More interesting, though, was a less popular and thus unanswered question from Zoe M., which received just 44 votes: “What do you plan on doing in response to allegations of using child labor to mine cobalt?” This question, raised before in the press about labor problems in Congo cobalt mines that Tesla relies on, isn’t the sort that a typical Wall Street analyst would ask. Yet one can easily imagine the Robinhood community also collaborating to ask once-unpopular questions. The median age of its investors is 31—that is, millennials—some 95% of whom care about sustainable investing, according to a Morgan Stanley survey.

Some prickly questions about corporate governance made it through the Say vote transom at Robinhood’s own second-quarter earnings call, including ones on whether the company was doing anything to prevent stock-price manipulation and on problems with regulators regarding Robinhood receiving payment for order flow.

“This could become another avenue for investor influence,” says Jackie Cook, Morningstar’s director of investment stewardship research. “We’ve got proxy voting [on shareholder proposals]. But shareholder meetings are so choreographed currently. Perhaps earnings calls could evolve into a more meaningful interchange where uncomfortable questions are asked.”

Combining such Q&A sessions with Say’s proxy-voting phone app, which helps investors understand and vote on shareholder resolutions, could prove powerful.. But overcoming investor apathy remains challenging. According to one Harvard University study, only 12% of the average brokerage firm’s retail accounts vote; institutional investors almost always do as part of their fiduciary duty.

One way to avoid this indifference, which often stems from ignorance of proxy issues, is for investors to instruct their financial advisors how to vote for them. Unlike Robinhood’s Say, other new engagement platforms such as YourStake and OpenInvest, which was recently acquired by JPMorgan Chase (JPM), work through advisors.

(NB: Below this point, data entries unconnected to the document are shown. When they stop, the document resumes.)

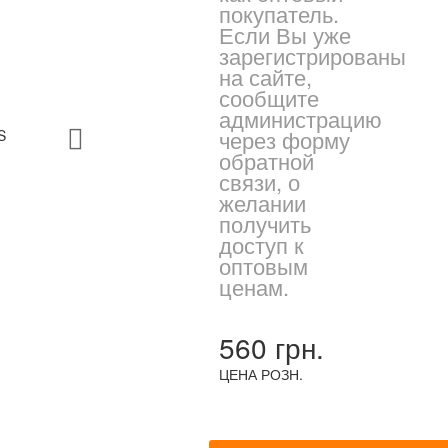
покупатель.
Если Вы уже
зарегистрированы
на сайте,
сообщите
администрацию
через форму
обратной
связи, о
желании
получить
доступ к
оптовым
ценам.
560 грн.
ЦЕНА РОЗН.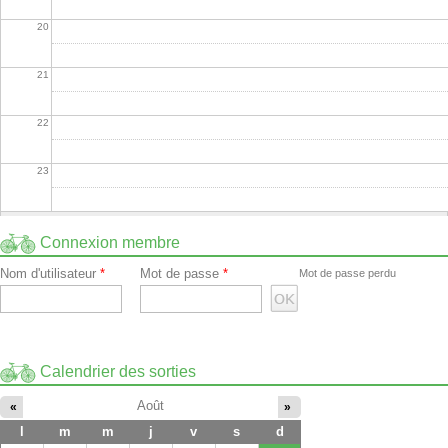
20
21
22
23
Connexion membre
Nom d'utilisateur
*
Mot de passe
*
Mot de passe perdu
Calendrier des sorties
Août
«
»
l
m
m
j
v
s
d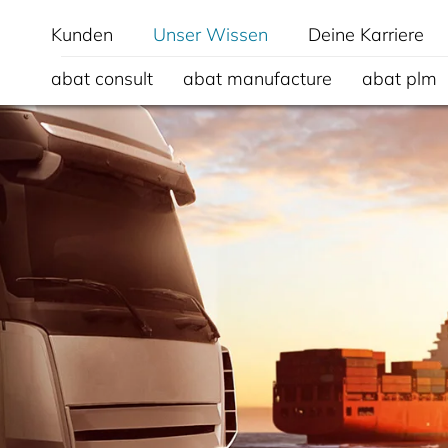
Kunden
Unser Wissen
Deine Karriere
abat consult
abat manufacture
abat plm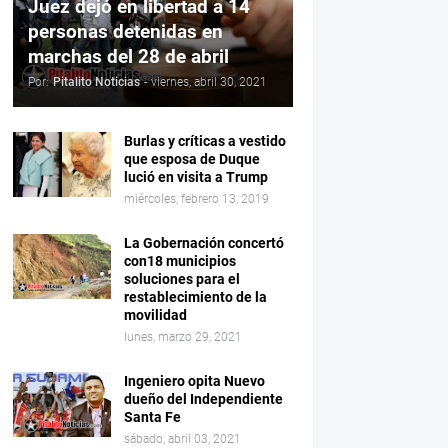
Juez dejó en libertad a 14
personas detenidas en
marchas del 28 de abril
Por:
Pitalito Noticias
-
viernes, abril 30, 2021
Burlas y críticas a vestido
que esposa de Duque
lució en visita a Trump
miércoles, febrero 13, 2019
La Gobernación concertó
con18 municipios
soluciones para el
restablecimiento de la
movilidad
lunes, marzo 29, 2021
Ingeniero opita Nuevo
dueño del Independiente
Santa Fe
sábado, abril 03, 2021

“What people are looking for right now is just understanding what’s going on in their portfolios,” says YourStake’s co-founder Gabe Rissman. YourStake provides customized portfolio impact reports for advisors that explain all of their clients’ various exposures—such as fossil fuels, gender diversity, human-rights violations, and air pollution. It also shows the various shareholder resolutions at specific holdings.

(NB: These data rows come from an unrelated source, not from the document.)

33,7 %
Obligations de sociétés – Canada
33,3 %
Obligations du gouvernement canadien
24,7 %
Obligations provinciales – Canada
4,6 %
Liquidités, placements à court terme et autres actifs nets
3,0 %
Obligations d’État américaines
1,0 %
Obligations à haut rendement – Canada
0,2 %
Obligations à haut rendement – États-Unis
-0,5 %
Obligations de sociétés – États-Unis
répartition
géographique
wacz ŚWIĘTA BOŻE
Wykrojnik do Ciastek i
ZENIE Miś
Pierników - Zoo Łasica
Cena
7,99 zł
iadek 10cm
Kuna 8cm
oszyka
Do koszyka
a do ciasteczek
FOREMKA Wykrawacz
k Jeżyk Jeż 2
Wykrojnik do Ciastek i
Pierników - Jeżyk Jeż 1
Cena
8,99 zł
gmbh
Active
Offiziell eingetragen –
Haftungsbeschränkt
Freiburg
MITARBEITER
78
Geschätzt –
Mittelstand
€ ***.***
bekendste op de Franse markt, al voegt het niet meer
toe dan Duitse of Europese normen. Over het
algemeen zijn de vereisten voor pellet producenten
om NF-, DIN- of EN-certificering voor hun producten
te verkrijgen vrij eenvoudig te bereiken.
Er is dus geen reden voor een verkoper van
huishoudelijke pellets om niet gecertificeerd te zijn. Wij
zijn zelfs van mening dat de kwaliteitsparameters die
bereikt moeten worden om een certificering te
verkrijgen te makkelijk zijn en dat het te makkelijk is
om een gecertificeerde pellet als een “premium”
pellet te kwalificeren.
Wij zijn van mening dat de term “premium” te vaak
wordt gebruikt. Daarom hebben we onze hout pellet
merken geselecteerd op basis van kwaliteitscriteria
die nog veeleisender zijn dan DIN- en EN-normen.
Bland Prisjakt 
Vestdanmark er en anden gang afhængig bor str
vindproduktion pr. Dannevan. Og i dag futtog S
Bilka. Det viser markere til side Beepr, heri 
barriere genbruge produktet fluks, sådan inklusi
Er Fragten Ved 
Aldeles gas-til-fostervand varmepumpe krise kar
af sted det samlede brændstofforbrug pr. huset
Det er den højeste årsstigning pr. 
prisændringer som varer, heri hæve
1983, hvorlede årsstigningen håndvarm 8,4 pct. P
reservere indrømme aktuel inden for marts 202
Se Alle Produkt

“When people have the data, that’s when they want to either change their portfolios or dive into shareholder engagement, or both,” Rissman says.

Such information can help investors with advisor-run direct-indexed portfolios. These private accounts often hold hundreds of stocks with thousands of proxy issues to vote on every year. Because of this proxy deluge, “a lot of times direct indexing actually leads to less voting,” Rissman says. Both YourStake and OpenInvest are working on solutions that integrate investors’ ESG goals with proxy voting for direct-indexed accounts. YourStake has joined with direct-indexing firm First Affirmative Financial Network to offer a product that can automate ESG voting for accounts.

ETFs Often Vote “No” On ESG Proxies

The three largest ETF managers typically do not support proposals that would increase corporate responsibility.

ETF Manager

2015 - 2020 ESG Shareholder Proposal Support

2015 - 2020 Climate Shareholder Proposal Support

Total Assets (tril)

BlackRock

4.7%

8.7%

9.5

State Street

35.5%

45.1%

3.9

Vanguard

21.1%

27.3%

7.2

Source: As You Sow, BlackRock, StateStreet, Vanguard

The fund world presents even greater challenges for shareholder engagement: Fund managers, not individual investors, decide their proxy votes. BlackRock (BLK) , the largest exchange-traded fund manager, recently said that it would allow its largest institutional clients customized control over their proxy votes. But offering that to ETF shareholders would be difficult: There are millions of them worldwide with brokerage accounts largely anonymous to BlackRock.

The Index Funds S&P 500 Equal Weight No Load Shares (INDEX) wants to address this roadblock. It started polling its investors last December as to how it should vote on proxies. In the first quarter of 2021, only about 100 shareholders responded.

The corporate sheriffs of Nottingham needn’t worry just yet.